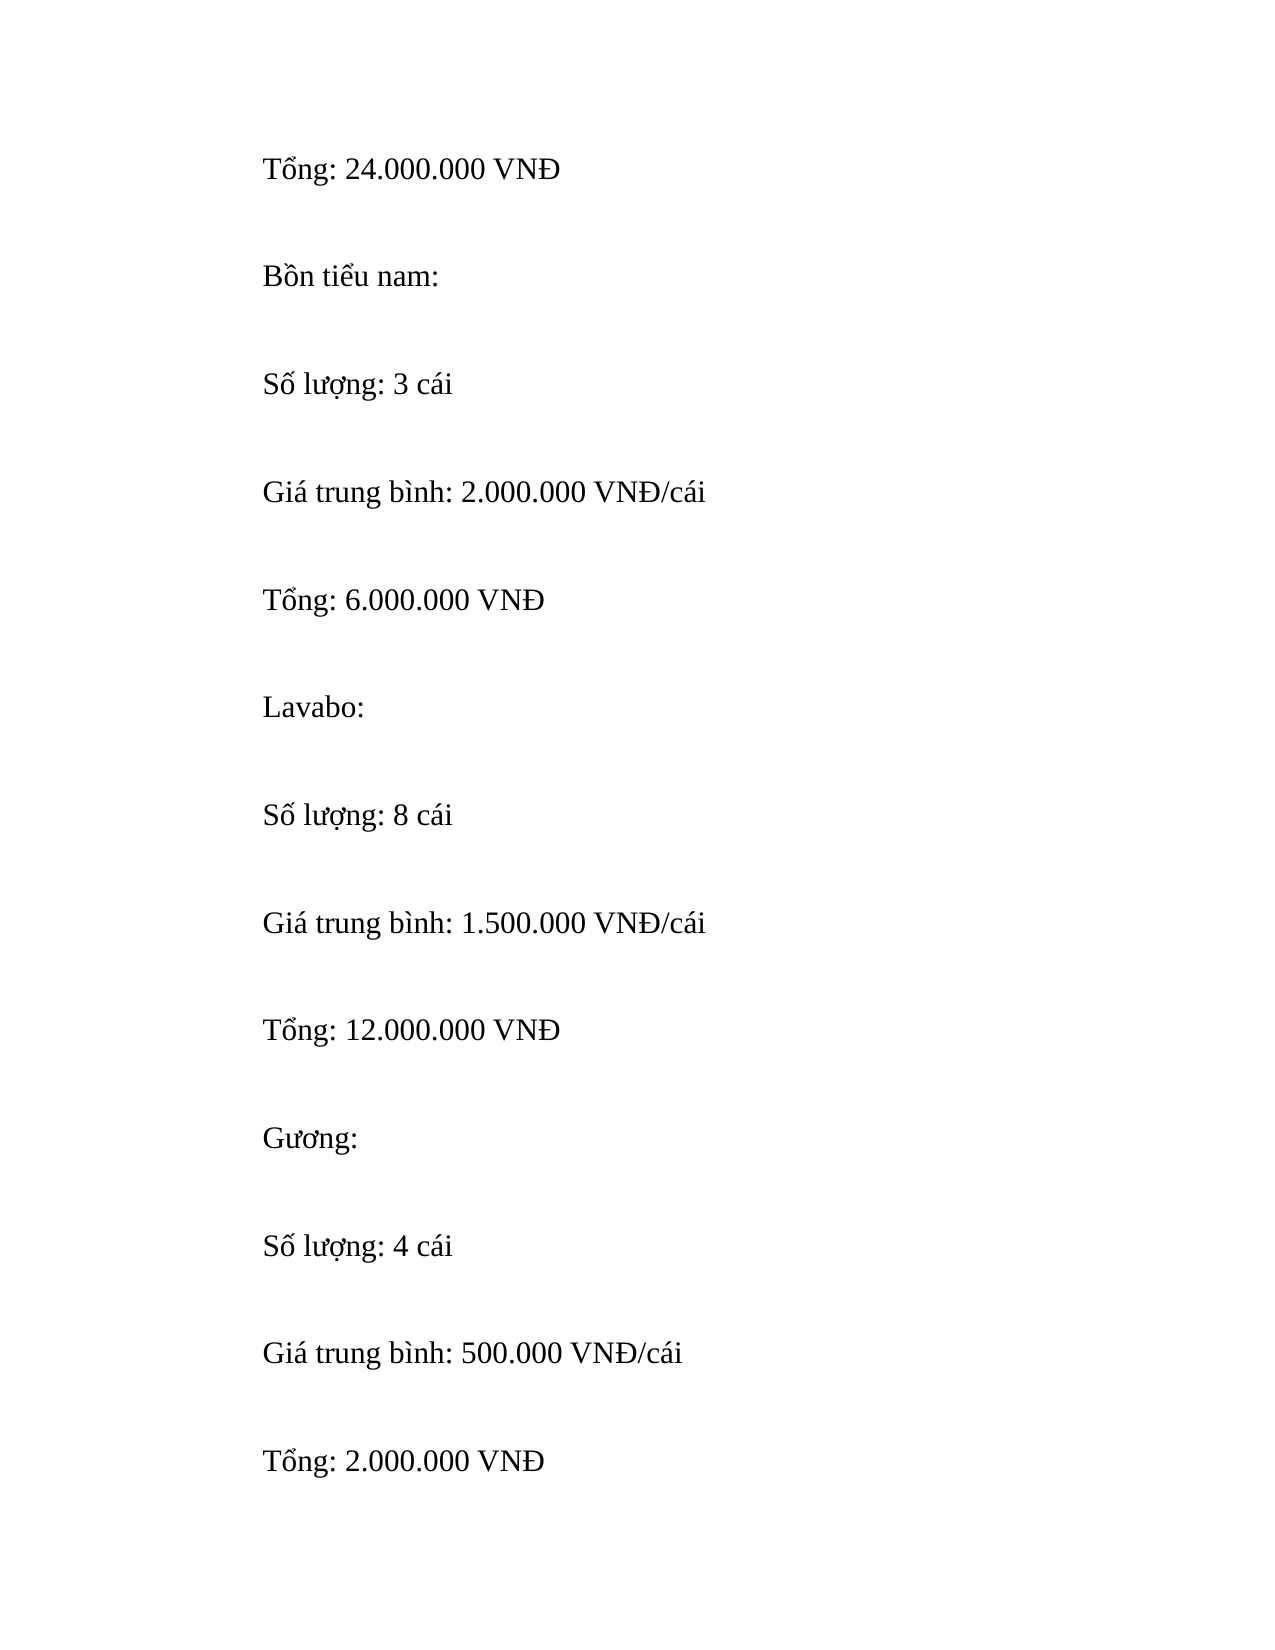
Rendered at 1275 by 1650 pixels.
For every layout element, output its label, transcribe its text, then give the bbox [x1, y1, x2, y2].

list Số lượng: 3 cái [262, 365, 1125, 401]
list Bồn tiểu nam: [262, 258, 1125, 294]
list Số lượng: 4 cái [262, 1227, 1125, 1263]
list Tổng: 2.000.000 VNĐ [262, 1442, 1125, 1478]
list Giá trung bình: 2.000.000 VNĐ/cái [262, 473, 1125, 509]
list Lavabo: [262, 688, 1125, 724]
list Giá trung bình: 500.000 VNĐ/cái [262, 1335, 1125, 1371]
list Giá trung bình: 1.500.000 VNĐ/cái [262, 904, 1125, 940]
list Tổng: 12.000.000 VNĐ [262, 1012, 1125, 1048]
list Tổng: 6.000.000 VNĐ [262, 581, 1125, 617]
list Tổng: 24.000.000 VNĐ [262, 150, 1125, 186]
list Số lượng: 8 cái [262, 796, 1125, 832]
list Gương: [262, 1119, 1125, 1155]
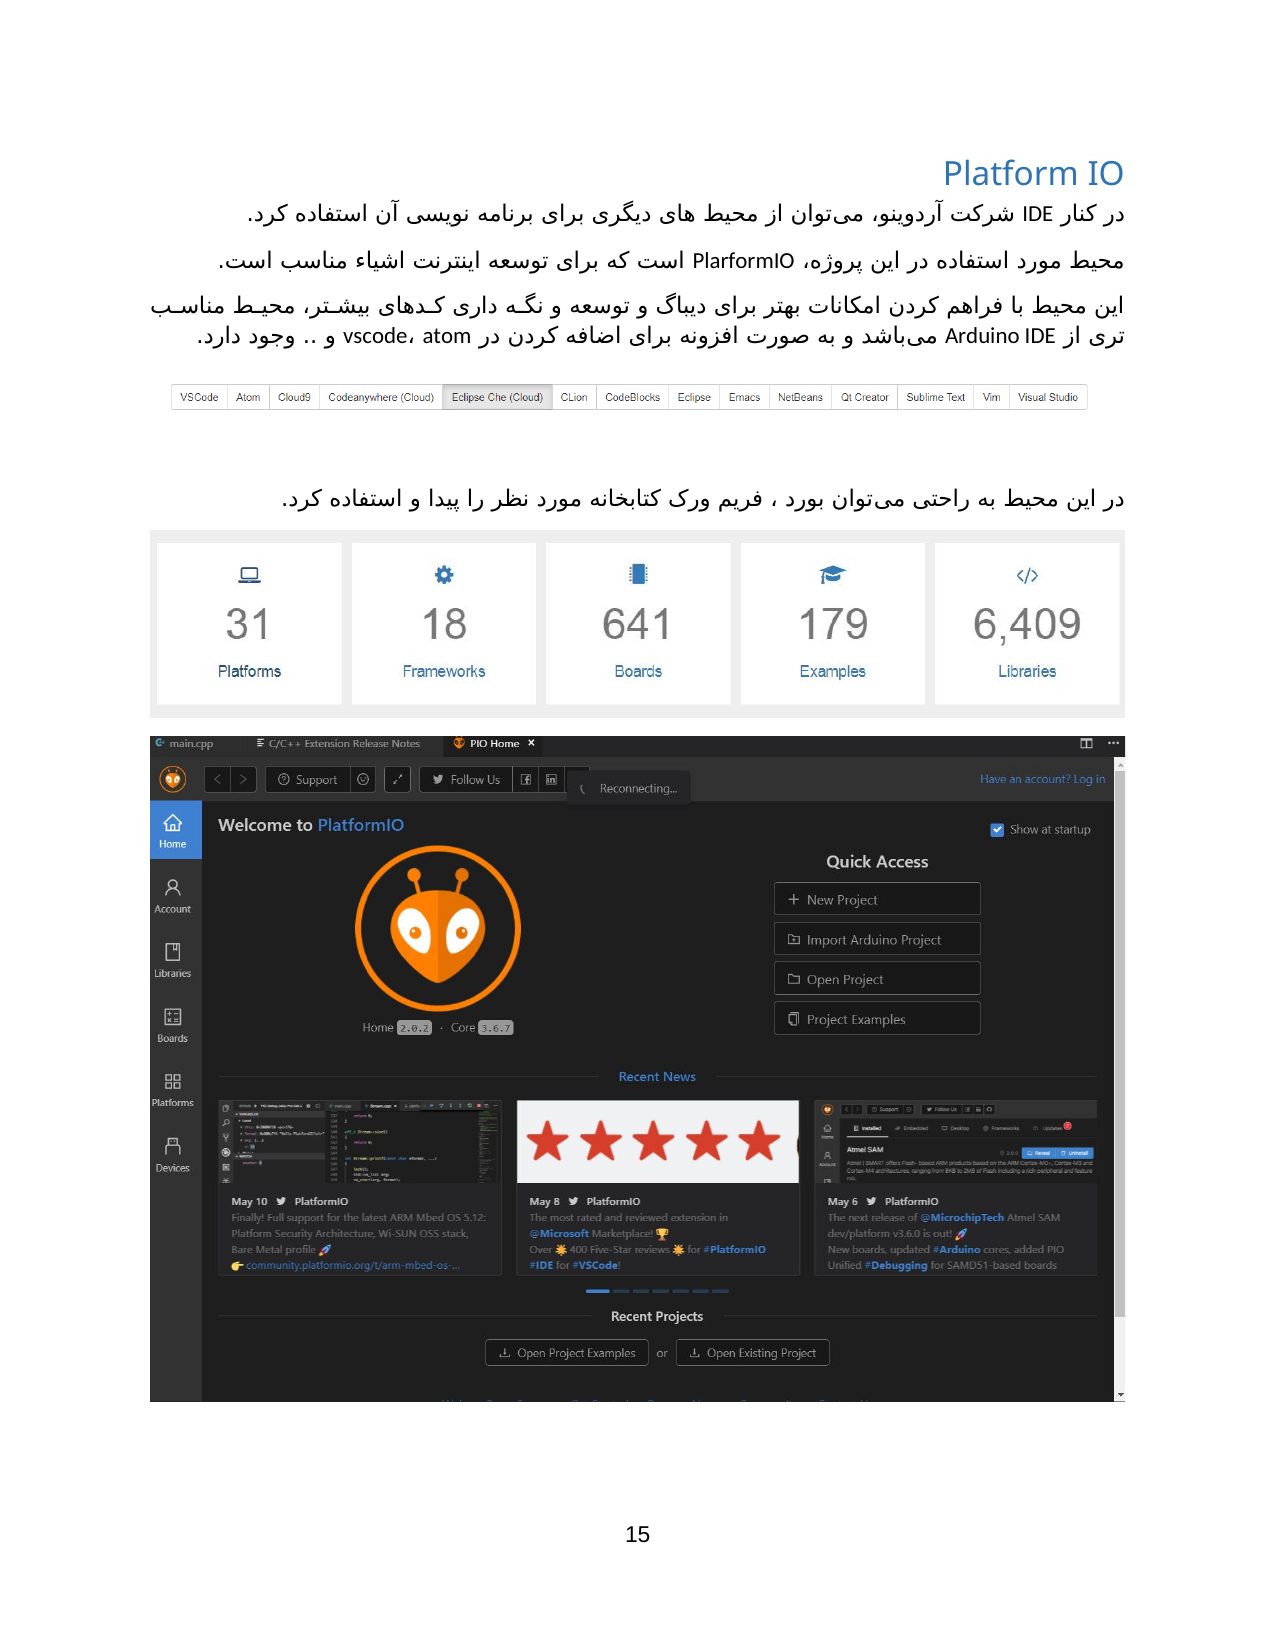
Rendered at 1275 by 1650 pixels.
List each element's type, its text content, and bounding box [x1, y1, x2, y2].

^^^^^^^^^^^^^^^^

Brief: Would you please print only the lines running from the one with "For every layout" to the final line of the entries above, exactly as written and without pictures?

Written response:
For every layout element, output its label, transcribe its text, then give the bbox [x1, y1, x2, y2].

list Số lượng: 3 cái [262, 365, 1125, 401]
list Bồn tiểu nam: [262, 258, 1125, 294]
list Số lượng: 4 cái [262, 1227, 1125, 1263]
list Tổng: 2.000.000 VNĐ [262, 1442, 1125, 1478]
list Giá trung bình: 2.000.000 VNĐ/cái [262, 473, 1125, 509]
list Lavabo: [262, 688, 1125, 724]
list Giá trung bình: 500.000 VNĐ/cái [262, 1335, 1125, 1371]
list Giá trung bình: 1.500.000 VNĐ/cái [262, 904, 1125, 940]
list Tổng: 12.000.000 VNĐ [262, 1012, 1125, 1048]
list Tổng: 6.000.000 VNĐ [262, 581, 1125, 617]
list Tổng: 24.000.000 VNĐ [262, 150, 1125, 186]
list Số lượng: 8 cái [262, 796, 1125, 832]
list Gương: [262, 1119, 1125, 1155]
Rendered at 1275 by 1650 pixels.
List each element's type, its text content, and bounding box [x1, y1, x2, y2].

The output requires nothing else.